GAZA TETAP MEMBARA MESKI DUNIA BERALIH FOKUS KE IRAN


Oleh: Yusuf Abu Zar
Penulis Alraiah

Gaza, sejak dulu hingga sekarang, terus hidup dalam kobaran api. Kota itu diserang, diblokade, dibuat kelaparan, bahkan dijebak dengan “bantuan kemanusiaan” palsu yang ternyata hanya alat untuk mengumpulkan orang-orang yang kelaparan lalu dibunuh. Di saat yang sama, entitas penjajah Yahudi (Israel) melancarkan serangan terhadap Iran, dimulai dengan serangan udara dan non-udara. Dunia pun mulai mengalihkan fokus dari Gaza ke konflik baru ini. Media dan dunia politik ramai membahas Iran, sementara penderitaan di Gaza seolah ditutupi dan diabaikan, padahal pembunuhan dan pembantaian di sana terus berlanjut, bahkan lebih brutal dari sebelumnya. Korban terus bertambah setiap harinya.

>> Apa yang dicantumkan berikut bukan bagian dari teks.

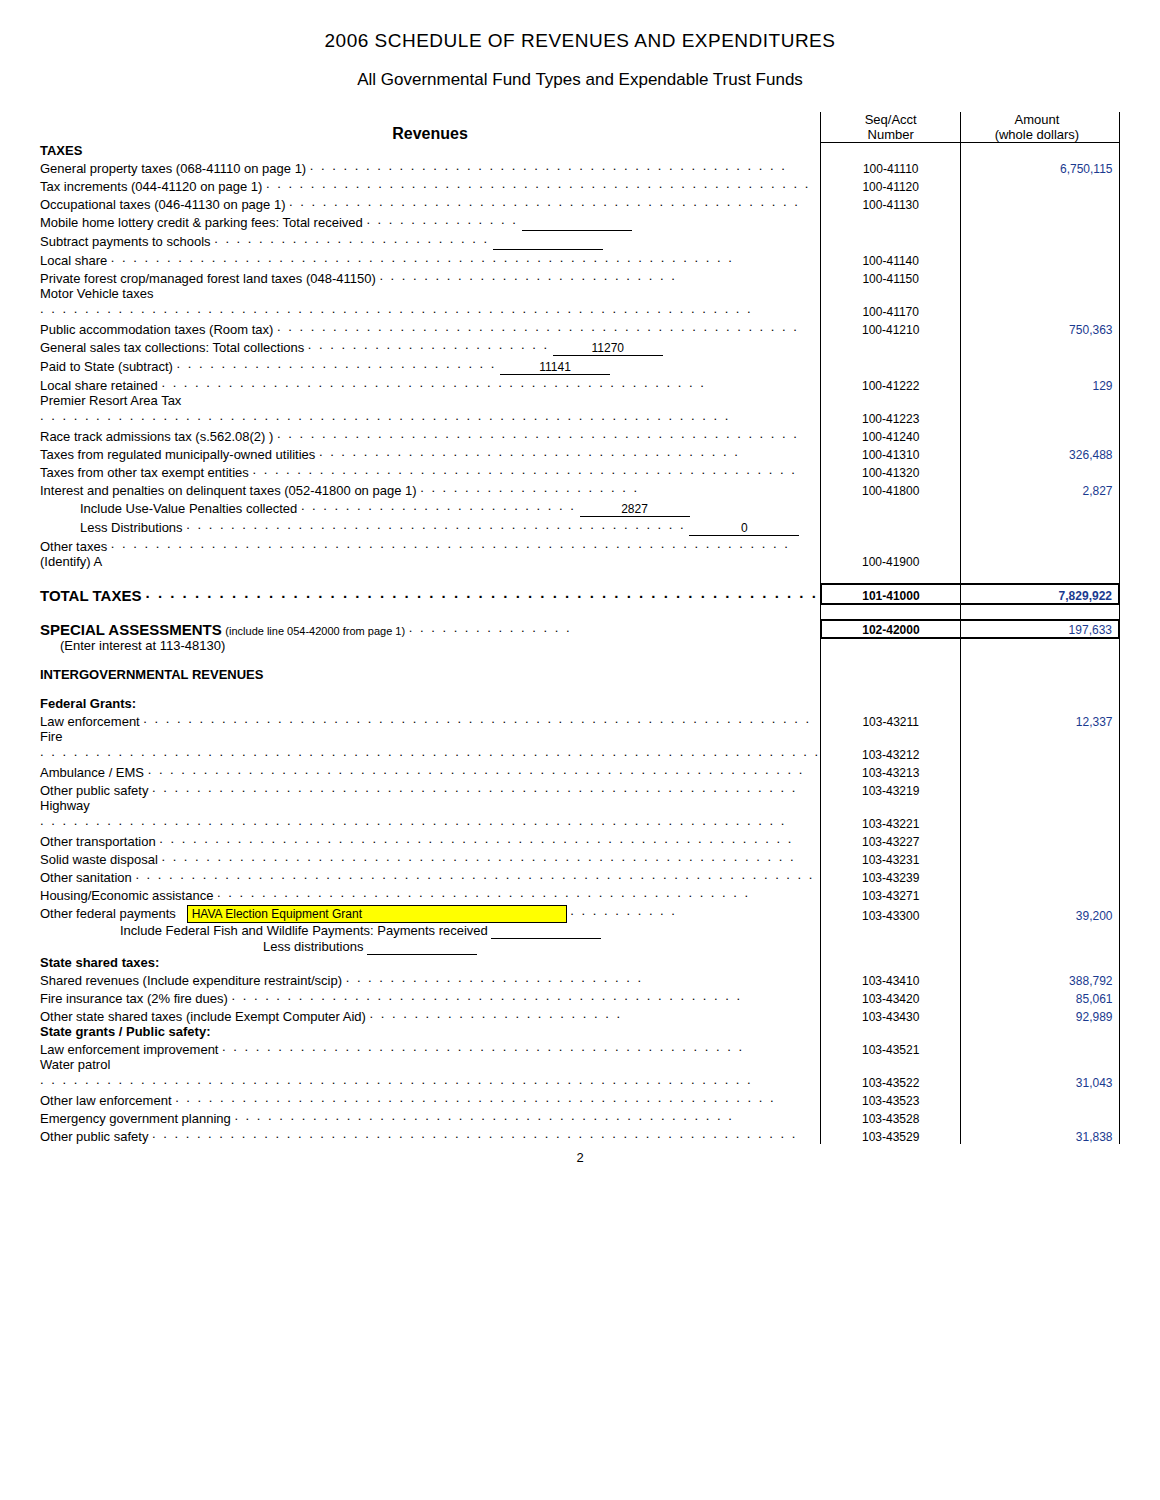2006 SCHEDULE OF REVENUES AND EXPENDITURES
All Governmental Fund Types and Expendable Trust Funds
| Revenues | Seq/Acct Number | Amount (whole dollars) |
| TAXES | | |
| General property taxes (068-41110 on page 1) . . . . . . . . . . . . . . . . . . . . . . . . . . . . . . . . . . . . . . . . . . . | 100-41110 | 6,750,115 |
| Tax increments (044-41120 on page 1) . . . . . . . . . . . . . . . . . . . . . . . . . . . . . . . . . . . . . . . . . . . . . . . . . | 100-41120 | |
| Occupational taxes (046-41130 on page 1) . . . . . . . . . . . . . . . . . . . . . . . . . . . . . . . . . . . . . . . . . . . . . . | 100-41130 | |
| Mobile home lottery credit & parking fees: Total received . . . . . . . . . . . . . . | | |
| Subtract payments to schools . . . . . . . . . . . . . . . . . . . . . . . . . | | |
| Local share . . . . . . . . . . . . . . . . . . . . . . . . . . . . . . . . . . . . . . . . . . . . . . . . . . . . . . . . | 100-41140 | |
| Private forest crop/managed forest land taxes (048-41150) . . . . . . . . . . . . . . . . . . . . . . . . . . . | 100-41150 | |
| Motor Vehicle taxes . . . . . . . . . . . . . . . . . . . . . . . . . . . . . . . . . . . . . . . . . . . . . . . . . . . . . . . . . . . . . . . . | 100-41170 | |
| Public accommodation taxes (Room tax) . . . . . . . . . . . . . . . . . . . . . . . . . . . . . . . . . . . . . . . . . . . . . . . | 100-41210 | 750,363 |
| General sales tax collections: Total collections . . . . . . . . . . . . . . . . . . . . . . 11270 | | |
| Paid to State (subtract) . . . . . . . . . . . . . . . . . . . . . . . . . . . . . 11141 | | |
| Local share retained . . . . . . . . . . . . . . . . . . . . . . . . . . . . . . . . . . . . . . . . . . . . . . . . . | 100-41222 | 129 |
| Premier Resort Area Tax . . . . . . . . . . . . . . . . . . . . . . . . . . . . . . . . . . . . . . . . . . . . . . . . . . . . . . . . . . . . . . | 100-41223 | |
| Race track admissions tax (s.562.08(2) ) . . . . . . . . . . . . . . . . . . . . . . . . . . . . . . . . . . . . . . . . . . . . . . . | 100-41240 | |
| Taxes from regulated municipally-owned utilities . . . . . . . . . . . . . . . . . . . . . . . . . . . . . . . . . . . . . . | 100-41310 | 326,488 |
| Taxes from other tax exempt entities . . . . . . . . . . . . . . . . . . . . . . . . . . . . . . . . . . . . . . . . . . . . . . . . . | 100-41320 | |
| Interest and penalties on delinquent taxes (052-41800 on page 1) . . . . . . . . . . . . . . . . . . . . | 100-41800 | 2,827 |
| Include Use-Value Penalties collected . . . . . . . . . . . . . . . . . . . . . . . . . 2827 | | |
| Less Distributions . . . . . . . . . . . . . . . . . . . . . . . . . . . . . . . . . . . . . . . . . . . . . 0 | | |
| Other taxes . . . . . . . . . . . . . . . . . . . . . . . . . . . . . . . . . . . . . . . . . . . . . . . . . . . . . . . . . . . . . (Identify) A | 100-41900 | |
| TOTAL TAXES . . . . . . . . . . . . . . . . . . . . . . . . . . . . . . . . . . . . . . . . . . . . . . . . . . . . . . . | 101-41000 | 7,829,922 |
| SPECIAL ASSESSMENTS (include line 054-42000 from page 1) . . . . . . . . . . . . . . . | 102-42000 | 197,633 |
| (Enter interest at 113-48130) | | |
| INTERGOVERNMENTAL REVENUES | | |
| Federal Grants: | | |
| Law enforcement . . . . . . . . . . . . . . . . . . . . . . . . . . . . . . . . . . . . . . . . . . . . . . . . . . . . . . . . . . . . | 103-43211 | 12,337 |
| Fire . . . . . . . . . . . . . . . . . . . . . . . . . . . . . . . . . . . . . . . . . . . . . . . . . . . . . . . . . . . . . . . . . . . . . . | 103-43212 | |
| Ambulance / EMS . . . . . . . . . . . . . . . . . . . . . . . . . . . . . . . . . . . . . . . . . . . . . . . . . . . . . . . . . . . | 103-43213 | |
| Other public safety . . . . . . . . . . . . . . . . . . . . . . . . . . . . . . . . . . . . . . . . . . . . . . . . . . . . . . . . . . | 103-43219 | |
| Highway . . . . . . . . . . . . . . . . . . . . . . . . . . . . . . . . . . . . . . . . . . . . . . . . . . . . . . . . . . . . . . . . . . . | 103-43221 | |
| Other transportation . . . . . . . . . . . . . . . . . . . . . . . . . . . . . . . . . . . . . . . . . . . . . . . . . . . . . . . . . | 103-43227 | |
| Solid waste disposal . . . . . . . . . . . . . . . . . . . . . . . . . . . . . . . . . . . . . . . . . . . . . . . . . . . . . . . . . | 103-43231 | |
| Other sanitation . . . . . . . . . . . . . . . . . . . . . . . . . . . . . . . . . . . . . . . . . . . . . . . . . . . . . . . . . . . . . | 103-43239 | |
| Housing/Economic assistance . . . . . . . . . . . . . . . . . . . . . . . . . . . . . . . . . . . . . . . . . . . . . . . . | 103-43271 | |
| Other federal payments HAVA Election Equipment Grant . . . . . . . . . . | 103-43300 | 39,200 |
| Include Federal Fish and Wildlife Payments: Payments received | | |
| Less distributions | | |
| State shared taxes: | | |
| Shared revenues (Include expenditure restraint/scip) . . . . . . . . . . . . . . . . . . . . . . . . . . . | 103-43410 | 388,792 |
| Fire insurance tax (2% fire dues) . . . . . . . . . . . . . . . . . . . . . . . . . . . . . . . . . . . . . . . . . . . . . . | 103-43420 | 85,061 |
| Other state shared taxes (include Exempt Computer Aid) . . . . . . . . . . . . . . . . . . . . . . . | 103-43430 | 92,989 |
| State grants / Public safety: | | |
| Law enforcement improvement . . . . . . . . . . . . . . . . . . . . . . . . . . . . . . . . . . . . . . . . . . . . . . . | 103-43521 | |
| Water patrol . . . . . . . . . . . . . . . . . . . . . . . . . . . . . . . . . . . . . . . . . . . . . . . . . . . . . . . . . . . . . . . . | 103-43522 | 31,043 |
| Other law enforcement . . . . . . . . . . . . . . . . . . . . . . . . . . . . . . . . . . . . . . . . . . . . . . . . . . . . . . | 103-43523 | |
| Emergency government planning . . . . . . . . . . . . . . . . . . . . . . . . . . . . . . . . . . . . . . . . . . . . . | 103-43528 | |
| Other public safety . . . . . . . . . . . . . . . . . . . . . . . . . . . . . . . . . . . . . . . . . . . . . . . . . . . . . . . . . . | 103-43529 | 31,838 |
2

Jika kita melihat perang yang dilancarkan Israel terhadap Gaza, beserta rangkaian peristiwa lain yang terjadi di kawasan sejak saat itu, tampak jelas bahwa semua itu bertujuan untuk menghancurkan apa yang dikenal sebagai “poros perlawanan” (axis of resistance). Didukung penuh oleh Amerika, Netanyahu menjalankan strategi “all‑or‑nothing”. Ia mengejar apa yang ia sebut sebagai “kemenangan mutlak”, dengan arogansi dan kesombongan yang sejalan dengan sikap Trump. Mereka ingin menciptakan Timur Tengah baru yang tunduk dan patuh, di mana Israel menjadi pusat kekuasaan dan pemegang kendali penuh.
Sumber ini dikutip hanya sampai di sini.